One way that difference could come into play is by adding a time-based project quota. I think most big wheel publishers understand that PyPI isn’t a good index for nightlies, so probably want to be good citizens in this regard. A time based quota could help enforce that without limiting legitimate uploads (even ones where an “oops” requires a quick bug fix version bump).
I also think that PEP 694 could help here. I could imagine that if an org wanted to support nightlies on PyPI, they could open an upload session without a token, so the endpoint is guessable. They would upload the nightlies to the session, but never publish it. Consumers testing the nightly could access the files in the session. Probably (and allowed by the PEP) the best approach would be to just delete all the files in the unpublished session and upload new nightlies to the same session. Alternatively, there could be a special version specifier so that the session endpoint would be the same even if the nightly session is deleted unpublished (thus deleting all files). This would help CI access to the session so that it doesn’t change every night.
Which reminds me, even though PEP 694 is still in draft[1], PEP 763 should at least mention that PEP 694 session files are not subject to deletion limitation. Specifically, if we decide to limit deletions, it should only be for published releases, not unpublished session files.
and I have an outstanding PR to updated it, though I’ve been thinking about further improvements ↩︎
If PyPI is going to host nightlies then the best way would be to have a separate nightly.pypi.org index. What it needs that is different from test-pypi is validation that the same pypi.org user accounts control a given project in both the pypi.org and nightly.pypi.org indexes and then some policy/UI for deleting/overwriting uploads. Then projects can test nightlies of all dependencies with something like:
I agree that is likely a major factor and is one of the reason why some such projects recommend using conda instead. But I think fixing that problem on PyPI would require major changes to the conceptual model of what PyPI is. As ever, I think another useful path forward would be for official Python sources of information to explicitly mention conda’s existence as an alternative, so that we can break the chicken-and-egg cycle of people feeling like they have to provide a PyPI version of their package because that’s where people look.

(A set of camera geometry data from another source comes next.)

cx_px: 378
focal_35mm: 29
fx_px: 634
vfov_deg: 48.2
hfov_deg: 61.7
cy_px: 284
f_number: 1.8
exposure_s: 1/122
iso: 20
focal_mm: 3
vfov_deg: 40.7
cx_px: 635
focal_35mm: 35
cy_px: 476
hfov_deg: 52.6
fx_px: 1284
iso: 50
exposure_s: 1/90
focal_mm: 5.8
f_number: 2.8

Not sure if this is the one you were thinking of, but ruff asked for a quota increase about two years ago and said they were doing a new release every day. (I think the issue was linked from a thread on these forums.) That certainly raised my eyebrows when I saw it and personally I think it would be fine to just tell such projects “Sorry, you need to rethink your release schedule”.

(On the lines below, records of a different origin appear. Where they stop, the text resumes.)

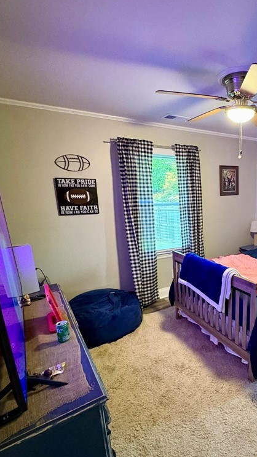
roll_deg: -0.1
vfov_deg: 83.7
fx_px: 255
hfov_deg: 49.0
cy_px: 248
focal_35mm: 21
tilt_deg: -11.2
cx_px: 221
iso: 800
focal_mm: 2.22
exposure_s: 1/40
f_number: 2.2
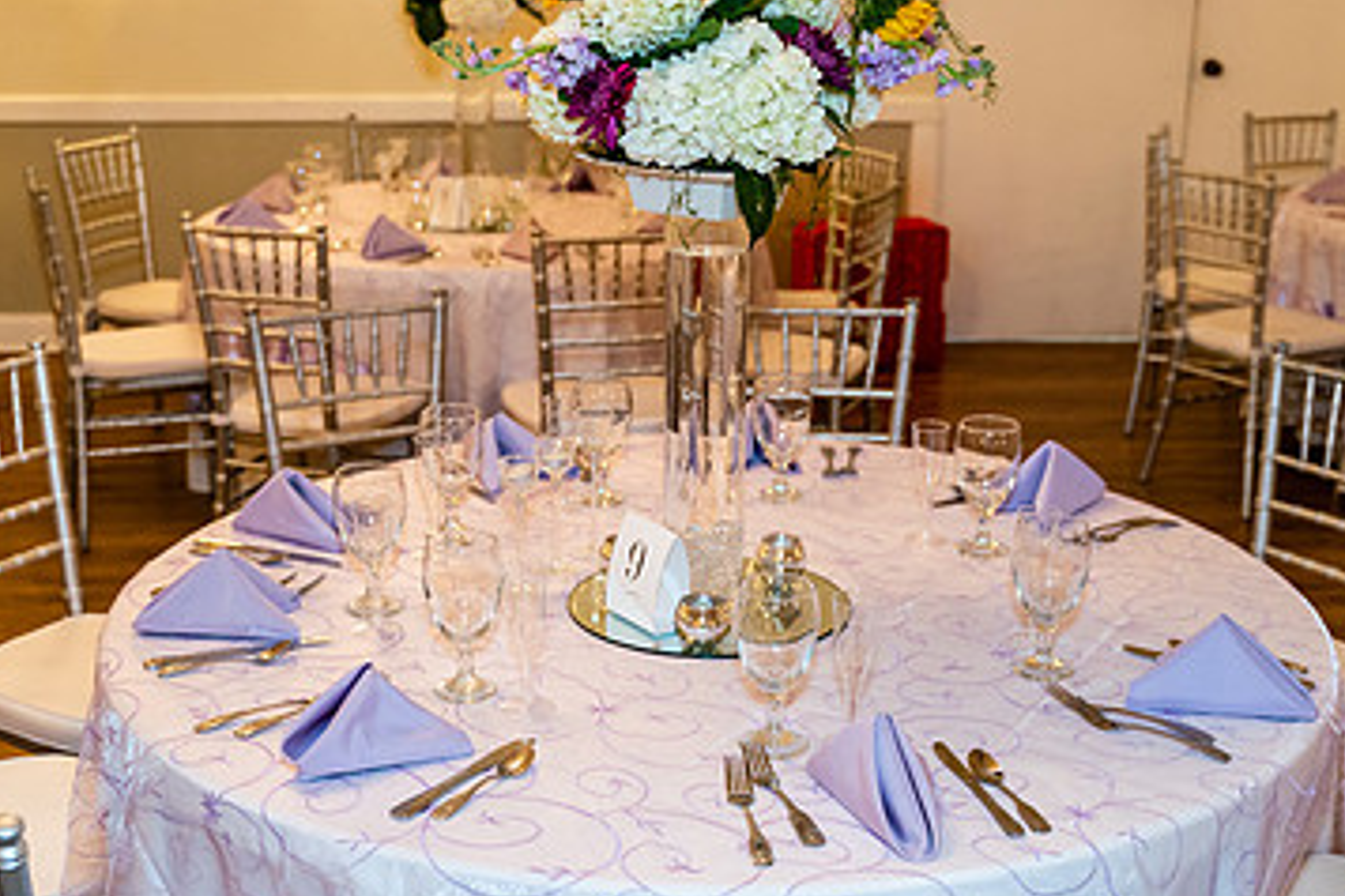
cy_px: 499
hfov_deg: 38.2
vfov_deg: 26.0
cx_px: 659
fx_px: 1943
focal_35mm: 52
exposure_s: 1/125
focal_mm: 32
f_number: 2.8
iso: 2500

I’m curious whether we have stats on storage usage that would tell us how much usage is in the “big body” of projects releasing large wheels vs. the “long tail” of projects with many small wheels. Another question is how much storage is used by “junk” like test uploads. I tend to think its not much because such things are often small, but there do seem to be a lot of them.
The BigQuery dataset for distribution_metadata may prove helpful here, as it contains name, size, and upload_time - all of which should help you find the answers you are looking for.

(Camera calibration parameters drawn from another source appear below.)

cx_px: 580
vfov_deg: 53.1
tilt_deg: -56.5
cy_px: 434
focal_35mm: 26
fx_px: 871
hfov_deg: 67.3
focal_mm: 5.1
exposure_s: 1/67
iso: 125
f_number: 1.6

So from those stats, literally half of PyPI consists of various tensorflow distributions. Maybe we should be specifically focusing on “what to do about tensorflow?”
So from those stats, literally half of PyPI consists of various tensorflow distributions. Maybe we should be specifically focusing on “what to do about tensorflow?”
A community I participate in maintained its own PyPI mirror years ago to improve performance in CI jobs, but we had to abandon that when Tensorflow started publishing packages. The amount of storage required to mirror those basically exploded beyond our ability to control them. Eventually that situation led to Bandersnatch (the primary mirroring tool at the time) gaining a feature to filter out packages based on specific pattern matches, but by then we’d switched to caching proxies for PyPI instead.